In the case of the Incestuous Daughter there are “Fowre devylles” (186) which seem to have control over her with chains. This could be perceived as lessening the daughter’s guilt in her sin or as simply being indicative of the natural state of fallen man (though of course her state appears worse than most). In the redemption assemblage there must be the “grace of God allmyght” (211) and this must be conveyed to the sinner through the word which “the bysschop spake” (213). When the word lands in her heart she also must react correctly in order for the redemption assemblage to be successful. It seems to be the “tere” (214) or in other words the repentance which drives the demons away: “the fendys fley and were adrad” (217). No matter what the outcome of the sin-assemblage, as sinner “may in his last dey/ to a preste his lyve sey, / God wyll forgete hym nought” (280-2). In this way the redemption assemblage seems more powerful than the sin assemblage, but less inevitable because all fall to the sin assemblage, but not all are redeemed.

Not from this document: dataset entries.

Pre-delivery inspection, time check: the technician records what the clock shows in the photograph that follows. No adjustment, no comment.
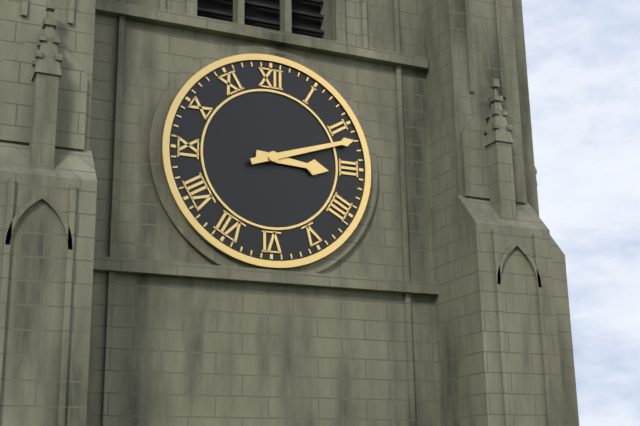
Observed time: 3:12
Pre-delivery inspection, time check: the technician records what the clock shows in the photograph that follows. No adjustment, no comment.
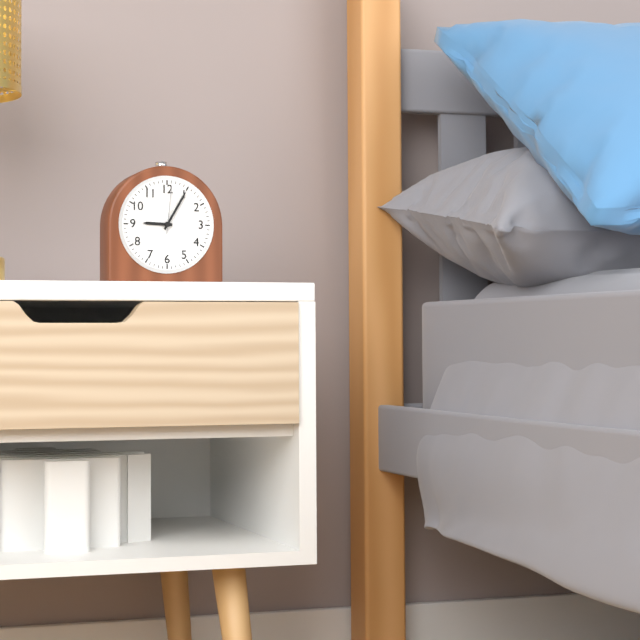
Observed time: 9:05:01
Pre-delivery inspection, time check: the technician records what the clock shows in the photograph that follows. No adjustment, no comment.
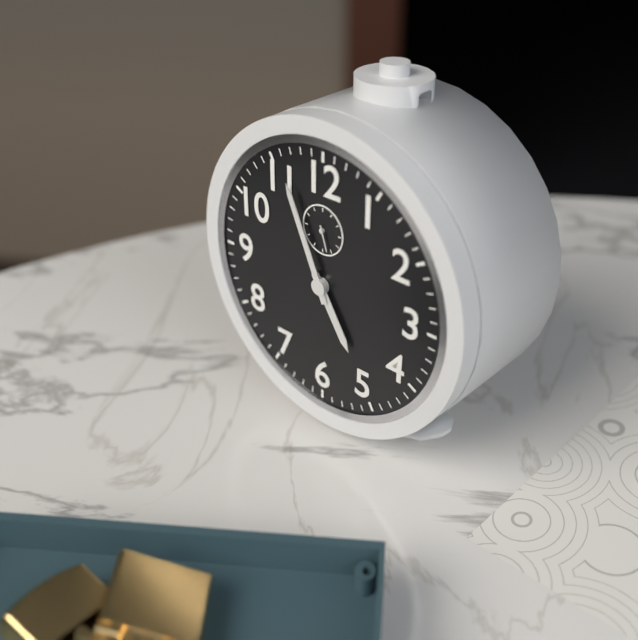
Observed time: 4:56
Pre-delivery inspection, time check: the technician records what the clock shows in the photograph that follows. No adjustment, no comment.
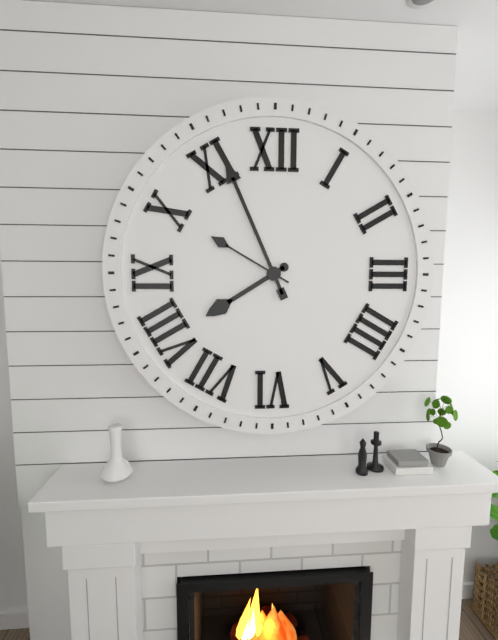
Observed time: 7:56:50
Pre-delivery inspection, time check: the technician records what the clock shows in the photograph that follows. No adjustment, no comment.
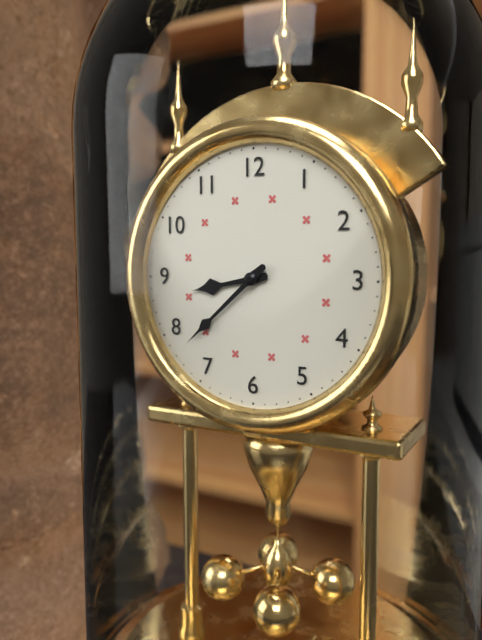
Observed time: 8:38
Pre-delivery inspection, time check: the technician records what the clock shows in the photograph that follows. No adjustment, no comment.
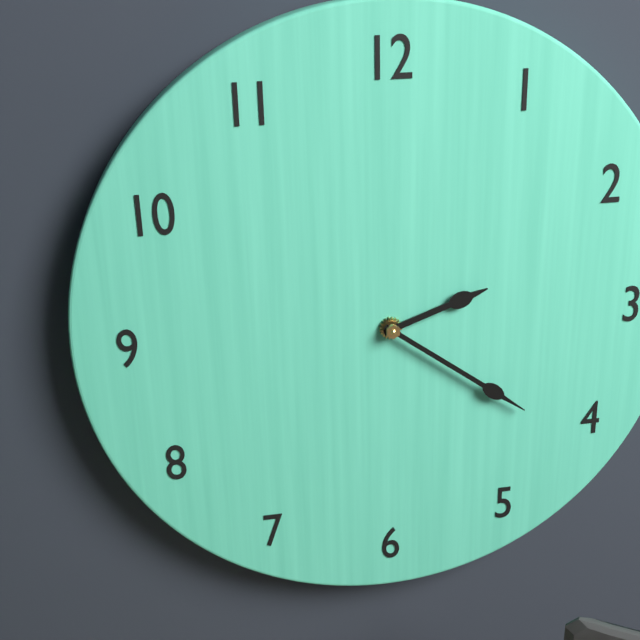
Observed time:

This idea that sin and redemption can exist as actants in an assemblage call for a very interesting analysis of their existence in object oriented ontology. OOO is rooted in the idea that the connections and the relations between objects and phenomenons within an assemblage are at the heart of the object, rather than a pure or strong essence. The sins that are commited by the human do not solely work to reflect a purely evil impulse within a human, nor is the heart of the sin inherently an evil phenomenon. Sin seems to be a reactive element, effected through the assemblage by other humans or divine impulses beyond the control of the human sinning. Although the human must be contributing to the action of the sin, the sinner themself is not the sole manifestation or essence of the sin. This would mean that sin does not reflect an internal shortcoming, but the shortcomings of the networks or assemblages that the sinner is a part of. This same concept could be applied to redemption when it is analyzed as an actant within an assemblage. Redemption is the result of the actants within the assemblage working together to push the person being redeemed to interact with redemption. When these assemblages are considered in their relational qualities rather than through the idea of an inherent impulse or essence, the phenomenon is a result of the assemblage, not a reflection of a pure internal essence that “deserves” redemption or a divine impulse or influence.

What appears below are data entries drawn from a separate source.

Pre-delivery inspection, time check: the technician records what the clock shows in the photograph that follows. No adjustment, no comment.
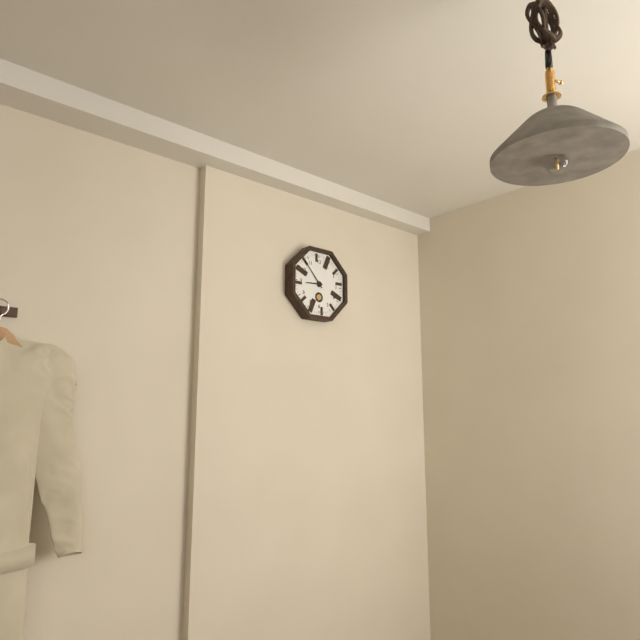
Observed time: 8:53
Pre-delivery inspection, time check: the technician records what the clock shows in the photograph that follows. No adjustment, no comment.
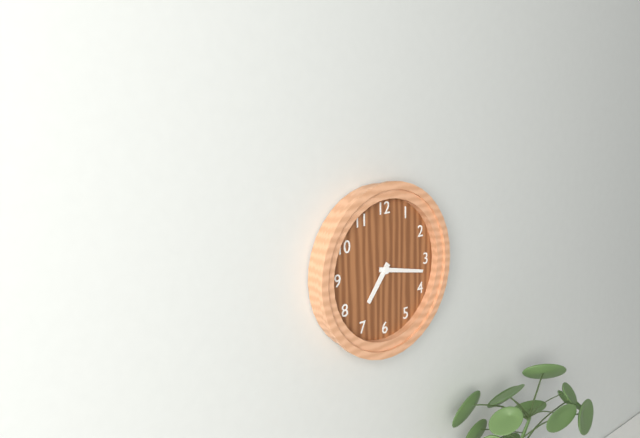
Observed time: 7:17
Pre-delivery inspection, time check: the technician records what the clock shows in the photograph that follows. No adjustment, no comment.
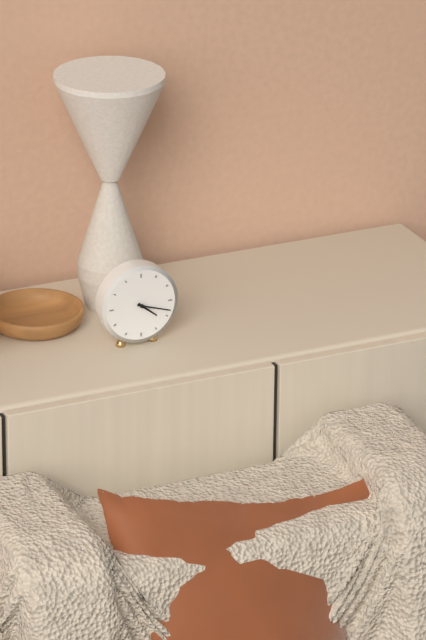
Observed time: 4:18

I disagree that sin and redemption are actants rather I would see them as infinitely opposing, yet corresponding and cascading affects of a nuetrally occuring.but polarly affecting event or assemblage. Im not sure if that makes sense. What I mean is, that if sin is not done alone but through assemblage with other bodies, then sin itself is not agentive without the connection to or.influence of something else. Like cohen suggests, talking about Cleges and the Christmas blows, that material agency in theological or moral terms is seen in a negative sense (sin) and passivity and repression are poaitive (tenpurence). While inaction and faith may provide comfort in the idea of salvation, the negative material act of sinning simultaneously inacts the immaterial potential agency of redemption. This is what I mean when I say assemblages act infinitely in polar directions, taking on polarity only when the nuetral act in question is deconstructed and examined outside the assemblage as an individual and singular agent.